Even a company that sells solar energy systems got into hot water after it installed solar panels on its own roof. The company, Akeena Solar, in the Silicon Valley town of Los Gatos, Calif., was notified by local officials last year to erect a fence to hide the panels after a city inspector reported being able to see them from the street, a violation of municipal code.
But Akeena officials complained that the cost of building such a screen would offset their solar power savings, and say they had already gone to great lengths to conceal the blue-colored panels atop their 3,400-square-foot headquarters. "You have to tip your head to see the panels, which are peeking out from behind two air-conditioning units," says Barry Cinnamon, president of Akeena, which is suing to gain an exemption from the city ordinance. "And you almost miss the solar panels because they match the color of the blue sky."
Town officials defend their action, saying they are trying to protect the architectural integrity of the upscale community, where Victorian homes press up against the Santa Cruz Mountains.
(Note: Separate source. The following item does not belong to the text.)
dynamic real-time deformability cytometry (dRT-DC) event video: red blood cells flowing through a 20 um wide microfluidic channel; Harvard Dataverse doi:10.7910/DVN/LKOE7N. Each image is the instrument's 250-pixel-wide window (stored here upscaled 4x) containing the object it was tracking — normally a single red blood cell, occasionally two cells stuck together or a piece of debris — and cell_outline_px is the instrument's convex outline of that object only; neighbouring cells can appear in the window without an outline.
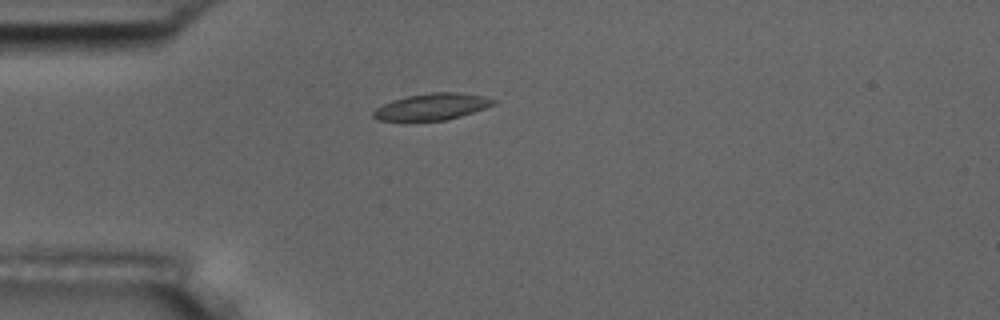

Yet many residents have spoken out on behalf of Akeena, saying the town shouldn't be stifling a clean energy source that it officially supports. Some also point out that Akeena's building sits in an industrial zone. "What all my customers gripe about are all the power lines over this street, not solar panels," says Jim Kooper, a nearby barber.
Meanwhile, some manufacturers report getting more orders from customers to match the colors of their roofs, in hopes the power systems will blend in better. Officials at PowerLight Corp. of Berkeley, Calif., for example, say they are selling more panels that resemble actual roofing material.
"You can put these panels on your roof so it looks like an add-on [an addition]," says Tom Dinwoodie, founder and chief executive of PowerLight, "or you can add it on to make it look like a skylight, and it looks fine."